Our hosts have a steep yard with a grassy spot about the size of our dining room. But the remainder of the lot bristles with shiny shrubs with volcanic rocks. There are lots of pots with the carcasses of last summer's occupants, so I know I would be at home in this yard in the warmer seasons too.
We've shed the downtown traffic of Seattle. We have plans for this evening with friends, then will enjoy the long morning with coffee and books before heading off to the tension and crowd of the airport. This is one of my favorite things to do and always has been; playing house with my daily comforts at my fingertips in miniature. When I was growing up, traveling by Pullman car was one kind of playing house. Staying for a week or two or six in a motel with a kitchenette encouraged one to find a routine, find a place for everything, and everything for its place. If you step on your "stuff" enough times in a sailboat, the next time around, you pack lighter and lighter until the baggage becomes two towels, two swimsuits, a tshirt, a comb and a toothbrush.

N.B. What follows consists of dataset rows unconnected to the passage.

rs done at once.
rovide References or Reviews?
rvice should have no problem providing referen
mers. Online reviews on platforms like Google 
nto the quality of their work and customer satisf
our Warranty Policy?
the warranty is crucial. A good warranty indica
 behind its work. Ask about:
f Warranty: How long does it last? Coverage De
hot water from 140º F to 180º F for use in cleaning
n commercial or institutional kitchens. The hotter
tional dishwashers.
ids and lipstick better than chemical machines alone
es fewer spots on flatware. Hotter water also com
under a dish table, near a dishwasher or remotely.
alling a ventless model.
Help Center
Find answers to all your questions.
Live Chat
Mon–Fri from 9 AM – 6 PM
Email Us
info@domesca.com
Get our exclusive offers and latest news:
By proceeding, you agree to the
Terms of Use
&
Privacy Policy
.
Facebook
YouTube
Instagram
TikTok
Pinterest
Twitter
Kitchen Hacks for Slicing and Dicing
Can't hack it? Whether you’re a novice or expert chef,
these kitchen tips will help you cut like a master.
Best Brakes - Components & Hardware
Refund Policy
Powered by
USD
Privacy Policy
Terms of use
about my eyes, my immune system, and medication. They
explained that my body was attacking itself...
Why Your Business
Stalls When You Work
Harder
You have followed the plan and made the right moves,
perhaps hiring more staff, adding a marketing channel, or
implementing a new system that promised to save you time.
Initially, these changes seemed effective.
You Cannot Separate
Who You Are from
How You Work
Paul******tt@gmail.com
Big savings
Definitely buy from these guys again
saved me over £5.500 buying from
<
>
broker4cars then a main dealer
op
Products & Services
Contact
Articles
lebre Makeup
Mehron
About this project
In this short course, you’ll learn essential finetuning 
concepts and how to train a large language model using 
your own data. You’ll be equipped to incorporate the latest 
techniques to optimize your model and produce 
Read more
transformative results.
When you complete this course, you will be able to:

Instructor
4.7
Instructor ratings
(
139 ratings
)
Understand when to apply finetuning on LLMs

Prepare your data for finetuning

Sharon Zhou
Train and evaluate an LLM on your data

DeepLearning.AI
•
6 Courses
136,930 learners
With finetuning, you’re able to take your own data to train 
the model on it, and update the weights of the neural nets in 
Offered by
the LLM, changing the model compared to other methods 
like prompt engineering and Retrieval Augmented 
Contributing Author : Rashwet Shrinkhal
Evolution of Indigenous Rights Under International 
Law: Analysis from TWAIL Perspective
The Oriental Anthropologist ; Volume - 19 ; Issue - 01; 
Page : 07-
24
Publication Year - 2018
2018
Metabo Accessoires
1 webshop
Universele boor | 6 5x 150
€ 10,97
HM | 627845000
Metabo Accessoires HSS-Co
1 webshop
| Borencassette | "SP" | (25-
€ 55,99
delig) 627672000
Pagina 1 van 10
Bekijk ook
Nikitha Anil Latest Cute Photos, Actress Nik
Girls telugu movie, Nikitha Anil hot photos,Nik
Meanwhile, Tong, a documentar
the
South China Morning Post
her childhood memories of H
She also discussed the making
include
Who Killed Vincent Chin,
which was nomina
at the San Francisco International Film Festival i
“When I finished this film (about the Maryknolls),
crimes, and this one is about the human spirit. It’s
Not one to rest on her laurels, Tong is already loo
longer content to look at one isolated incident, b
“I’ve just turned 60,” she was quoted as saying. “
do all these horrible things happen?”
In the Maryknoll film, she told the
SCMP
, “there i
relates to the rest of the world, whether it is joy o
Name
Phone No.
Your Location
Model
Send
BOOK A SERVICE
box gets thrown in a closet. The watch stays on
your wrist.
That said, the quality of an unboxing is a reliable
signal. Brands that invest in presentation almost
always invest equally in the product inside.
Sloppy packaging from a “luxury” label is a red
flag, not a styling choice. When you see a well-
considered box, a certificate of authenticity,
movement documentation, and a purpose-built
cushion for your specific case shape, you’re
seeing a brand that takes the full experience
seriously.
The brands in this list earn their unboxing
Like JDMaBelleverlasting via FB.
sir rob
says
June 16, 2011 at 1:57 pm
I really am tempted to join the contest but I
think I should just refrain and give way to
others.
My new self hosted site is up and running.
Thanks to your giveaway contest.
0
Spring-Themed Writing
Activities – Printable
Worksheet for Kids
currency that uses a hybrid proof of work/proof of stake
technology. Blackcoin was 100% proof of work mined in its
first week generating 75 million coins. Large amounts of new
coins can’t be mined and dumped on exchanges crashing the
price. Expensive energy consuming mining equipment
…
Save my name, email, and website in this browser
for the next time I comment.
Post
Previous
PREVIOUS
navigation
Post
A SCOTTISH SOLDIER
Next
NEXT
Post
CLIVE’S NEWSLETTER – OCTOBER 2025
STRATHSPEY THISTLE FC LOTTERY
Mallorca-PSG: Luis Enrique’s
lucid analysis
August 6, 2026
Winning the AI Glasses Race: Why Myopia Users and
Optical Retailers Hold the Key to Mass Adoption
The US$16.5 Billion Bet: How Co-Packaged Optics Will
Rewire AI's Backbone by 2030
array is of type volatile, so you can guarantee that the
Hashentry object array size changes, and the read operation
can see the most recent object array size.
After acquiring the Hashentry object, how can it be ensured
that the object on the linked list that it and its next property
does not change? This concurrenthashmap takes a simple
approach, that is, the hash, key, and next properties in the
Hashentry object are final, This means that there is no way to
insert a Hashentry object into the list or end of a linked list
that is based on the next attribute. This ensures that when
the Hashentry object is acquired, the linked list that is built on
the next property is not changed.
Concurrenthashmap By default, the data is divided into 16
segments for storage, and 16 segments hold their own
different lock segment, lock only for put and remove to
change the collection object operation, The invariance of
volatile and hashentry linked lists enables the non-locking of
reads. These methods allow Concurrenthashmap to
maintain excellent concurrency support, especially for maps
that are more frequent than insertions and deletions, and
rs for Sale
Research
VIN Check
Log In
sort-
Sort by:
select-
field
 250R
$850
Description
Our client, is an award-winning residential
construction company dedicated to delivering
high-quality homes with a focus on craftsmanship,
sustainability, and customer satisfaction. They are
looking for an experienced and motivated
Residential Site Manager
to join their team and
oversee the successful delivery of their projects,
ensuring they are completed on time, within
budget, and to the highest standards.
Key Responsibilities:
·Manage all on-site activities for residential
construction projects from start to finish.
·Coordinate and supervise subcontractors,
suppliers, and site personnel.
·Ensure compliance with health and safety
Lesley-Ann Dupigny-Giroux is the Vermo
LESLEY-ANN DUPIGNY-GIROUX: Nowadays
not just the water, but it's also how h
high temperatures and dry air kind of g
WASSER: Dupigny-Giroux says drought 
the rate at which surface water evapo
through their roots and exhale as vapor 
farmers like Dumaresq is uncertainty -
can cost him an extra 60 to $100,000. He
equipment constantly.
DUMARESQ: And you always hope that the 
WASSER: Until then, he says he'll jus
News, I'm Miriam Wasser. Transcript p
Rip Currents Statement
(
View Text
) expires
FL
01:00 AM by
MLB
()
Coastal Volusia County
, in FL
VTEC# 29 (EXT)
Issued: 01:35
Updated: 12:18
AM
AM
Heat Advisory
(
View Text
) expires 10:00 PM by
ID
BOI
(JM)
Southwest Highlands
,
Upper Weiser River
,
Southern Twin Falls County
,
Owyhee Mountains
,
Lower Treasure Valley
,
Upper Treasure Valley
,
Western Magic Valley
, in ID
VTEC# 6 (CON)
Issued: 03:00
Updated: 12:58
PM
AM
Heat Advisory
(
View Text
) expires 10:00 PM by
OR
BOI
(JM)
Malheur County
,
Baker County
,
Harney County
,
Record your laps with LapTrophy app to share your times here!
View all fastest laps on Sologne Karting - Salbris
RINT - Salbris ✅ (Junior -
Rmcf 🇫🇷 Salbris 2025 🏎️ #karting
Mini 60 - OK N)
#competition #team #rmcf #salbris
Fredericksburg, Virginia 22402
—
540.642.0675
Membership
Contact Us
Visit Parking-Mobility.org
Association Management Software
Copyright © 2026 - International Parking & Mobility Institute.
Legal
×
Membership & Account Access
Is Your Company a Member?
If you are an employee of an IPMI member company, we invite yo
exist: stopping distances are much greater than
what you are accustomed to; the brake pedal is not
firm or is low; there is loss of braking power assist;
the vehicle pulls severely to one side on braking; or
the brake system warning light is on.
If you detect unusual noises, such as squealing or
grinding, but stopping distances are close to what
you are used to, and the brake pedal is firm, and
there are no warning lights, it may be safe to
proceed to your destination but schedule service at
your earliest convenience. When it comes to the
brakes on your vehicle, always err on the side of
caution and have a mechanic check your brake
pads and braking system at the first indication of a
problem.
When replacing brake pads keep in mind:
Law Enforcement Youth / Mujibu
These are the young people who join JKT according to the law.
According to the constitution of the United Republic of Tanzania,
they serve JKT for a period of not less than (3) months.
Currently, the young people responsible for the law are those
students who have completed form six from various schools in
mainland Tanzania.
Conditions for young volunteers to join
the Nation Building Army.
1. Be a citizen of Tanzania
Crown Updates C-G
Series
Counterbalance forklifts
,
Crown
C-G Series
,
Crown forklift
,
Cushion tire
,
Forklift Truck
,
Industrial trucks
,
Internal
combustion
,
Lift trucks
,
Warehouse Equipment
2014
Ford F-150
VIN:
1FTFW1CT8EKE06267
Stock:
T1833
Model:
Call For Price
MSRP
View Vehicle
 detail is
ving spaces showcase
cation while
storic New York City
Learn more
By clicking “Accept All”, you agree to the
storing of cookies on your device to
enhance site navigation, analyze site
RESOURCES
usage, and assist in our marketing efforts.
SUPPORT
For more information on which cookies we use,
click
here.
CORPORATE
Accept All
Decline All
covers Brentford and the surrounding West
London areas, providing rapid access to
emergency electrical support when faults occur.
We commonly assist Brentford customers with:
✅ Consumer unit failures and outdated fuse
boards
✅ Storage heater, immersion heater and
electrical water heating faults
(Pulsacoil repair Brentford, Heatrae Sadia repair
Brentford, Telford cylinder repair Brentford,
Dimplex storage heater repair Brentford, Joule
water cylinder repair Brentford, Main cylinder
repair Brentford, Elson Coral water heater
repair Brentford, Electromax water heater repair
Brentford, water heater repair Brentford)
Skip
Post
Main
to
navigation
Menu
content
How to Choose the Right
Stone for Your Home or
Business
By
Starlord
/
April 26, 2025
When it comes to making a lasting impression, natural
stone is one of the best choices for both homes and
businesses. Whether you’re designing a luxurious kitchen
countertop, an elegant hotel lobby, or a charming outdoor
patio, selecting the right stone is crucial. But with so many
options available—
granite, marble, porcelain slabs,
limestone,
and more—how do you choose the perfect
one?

I always loved the miniature dollhouses at the Art Institute in Chicago. I always envied the girls who were fortunate enough to own and furnish the giant Victorian dollhouses (clearly for the fulfillment of moms and dads; what little seven year old tells her folks, 'what I really want from Santa is a 10 room Queen Anne mansion'? I secretly hoped my folks would buy a travel trailer when I was growing up. (Fold out beds; fold down tables; lots of cubbies) . I would never promise to travel light; sorry, I DO need surplus books; I MIGHT need one more sweatshirt. But the pleasures of stepping into our little house for the night, wherever it might be, will continue to entice and encourage. Let's nest for the night...let's find Fox News for the morning. Let's pretend to be the idle rich, or at least, the idle, and drink the whole pot of coffee on the deck with the view. I'll even make an omelet.